The client accepts as input the server security BLOB and processes it, as specified in [RFC2743], and its output is returned to the server along with the UID. The server uses the UID value to associate this request with the pending session establishment. The server processes this request, as specified in [RFC4178], and receives a success result. At this point, the SMB_SESSION_SETUP_ANDX exchange is complete because the status code is not equal to STATUS_MORE_PROCESSING_REQUIRED. The final security BLOB is returned with the success indication.

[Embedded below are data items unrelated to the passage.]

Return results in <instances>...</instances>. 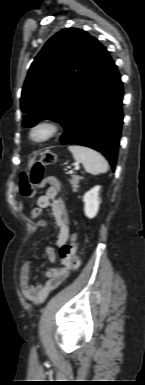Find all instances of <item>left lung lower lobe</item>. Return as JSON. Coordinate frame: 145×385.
Instances as JSON below:
<instances>
[{
    "label": "left lung lower lobe",
    "mask_w": 145,
    "mask_h": 385,
    "mask_svg": "<svg viewBox=\"0 0 145 385\" xmlns=\"http://www.w3.org/2000/svg\"><path fill=\"white\" fill-rule=\"evenodd\" d=\"M122 98L120 74L109 52L99 43L63 124L62 144L90 147L101 152L112 165L116 164L123 123Z\"/></svg>",
    "instance_id": "obj_1"
}]
</instances>
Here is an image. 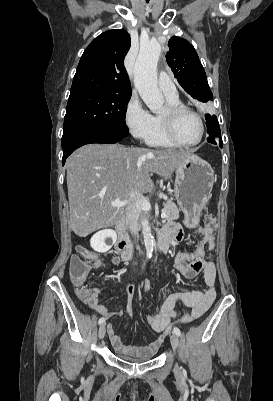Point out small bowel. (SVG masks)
Wrapping results in <instances>:
<instances>
[{"mask_svg":"<svg viewBox=\"0 0 273 401\" xmlns=\"http://www.w3.org/2000/svg\"><path fill=\"white\" fill-rule=\"evenodd\" d=\"M205 222L206 224L199 230L200 236L196 248L190 252H179L174 258V267L180 274L189 280H194L202 275L205 287L168 295L157 312L146 317L147 323L156 333H165L176 319L186 323L199 318L211 307L216 298V266L214 262L206 259L207 249H212L214 246V223L216 222V217L207 215ZM162 232L172 240L180 239L185 233L183 228H176L173 225L166 226ZM85 257L94 263V268L103 266V262L98 256L85 252ZM112 261L114 264H119L120 258L114 257ZM125 288L129 298L127 317L132 318L131 299L135 294V288L129 283H126ZM102 291H98L96 284H89L87 290H77L74 302L87 305L101 319L109 321L113 316L121 315V313L113 312L99 302ZM179 306H184L187 310L181 312L178 308ZM106 332L115 351L123 355L135 354L140 357H148L153 355L157 345H164L166 342L164 336H157L156 343L142 347H132L122 342L112 323H107Z\"/></svg>","mask_w":273,"mask_h":401,"instance_id":"1","label":"small bowel"}]
</instances>
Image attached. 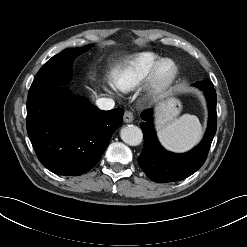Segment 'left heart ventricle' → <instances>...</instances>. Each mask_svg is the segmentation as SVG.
I'll list each match as a JSON object with an SVG mask.
<instances>
[{"label":"left heart ventricle","instance_id":"obj_1","mask_svg":"<svg viewBox=\"0 0 247 247\" xmlns=\"http://www.w3.org/2000/svg\"><path fill=\"white\" fill-rule=\"evenodd\" d=\"M170 70V66L167 64L163 67V72L167 73Z\"/></svg>","mask_w":247,"mask_h":247}]
</instances>
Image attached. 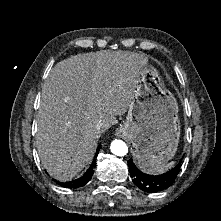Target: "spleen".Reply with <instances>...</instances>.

FRAME 5. Client session setup request continuation

  
 Client -> Server: Command = SMB_COM_SESSION_SETUP_ANDX
 Header: Tid = 0x0000 Mid = 0x0080 Uid = 0x0802
 Flags2 Summary = 51207 (0xC807)
  1100 1000 0000 0111
   ....  1...  ....  ....  = Extended security negotiation is supported
 Word count = 12
 Security Blob Length = 226 (0xE2)
             Security Blob in payload
 

FRAME 6. Server response with session setup completion

  
 Server -> Client: Command = SMB_COM_SESSION_SETUP_ANDX
 NT status code = 0x0, STATUS_SUCCESS
 Header: Tid = 0x0000 Mid = 0x0080 Uid = 0x0802
 Security Blob Length = 9 (0x9)
 Security Blob in payload
 

At this point, the client has been successfully authenticated.